Briefly Noted: Men and Emotions
One thing I’ve noticed over the years is that emotional granularity can appear trait-like, but really it’s something we can all improve with practice.
With most men I tend to start in one of two places. One is more somatic: helping them notice what’s happening in the body: the constant flow of interoceptions and affect related to whatever situation they have in mind. Then we look at the narrative their mind has developed about that situation. Those two elements, the physical and the conceptual, are the raw ingredients of emotion. And once you have those elements in hand, the question simply becomes: what emotion is this?
The other entry point is conceptual. With men, anger is often the easiest place to start. If I ask how many words he has for anger—frustration, irritation, resentment, disappointment—that emotional domain becomes salient, and we can talk through the meaning of each word.
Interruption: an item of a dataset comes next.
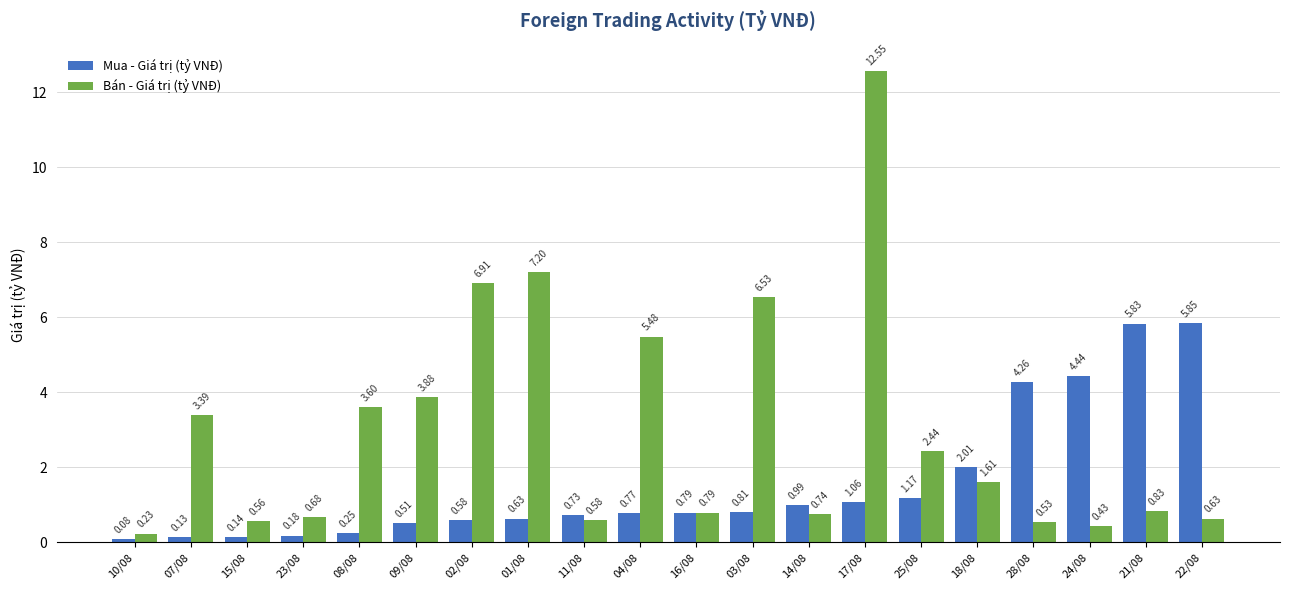

What is the difference between the Bán - Giá trị (tỷ VNĐ) values at 25/08 and 09/08?

1.4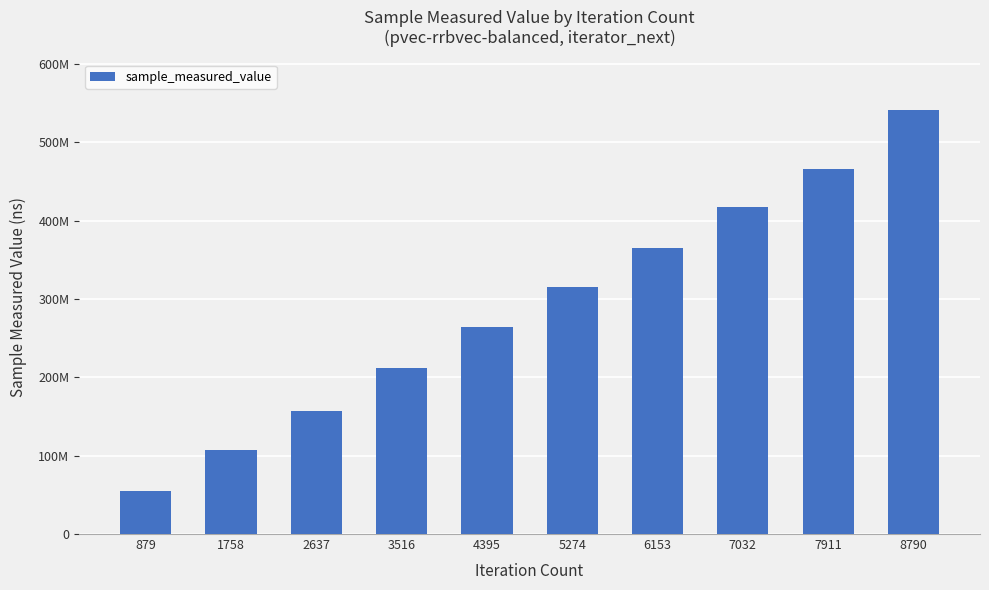

True or false: the data shows 195430632 at 7032.

False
Then during the week he can notice if those states show up and what they feel like physically, and write them down so we can build out the topography. “These sensations plus this concept equals that emotion.” After that, anger becomes a model for mapping other emotional domains that may be less well developed, like sadness, fear, or even joy.
If therapy assumes people already have access to emotional awareness, granularity, or vocabulary, some clients will struggle. But when the work includes building those capacities, the process can become much more meaningful. In that sense, with almost any client, part of the work usually involves remediating some degree of alexithymia.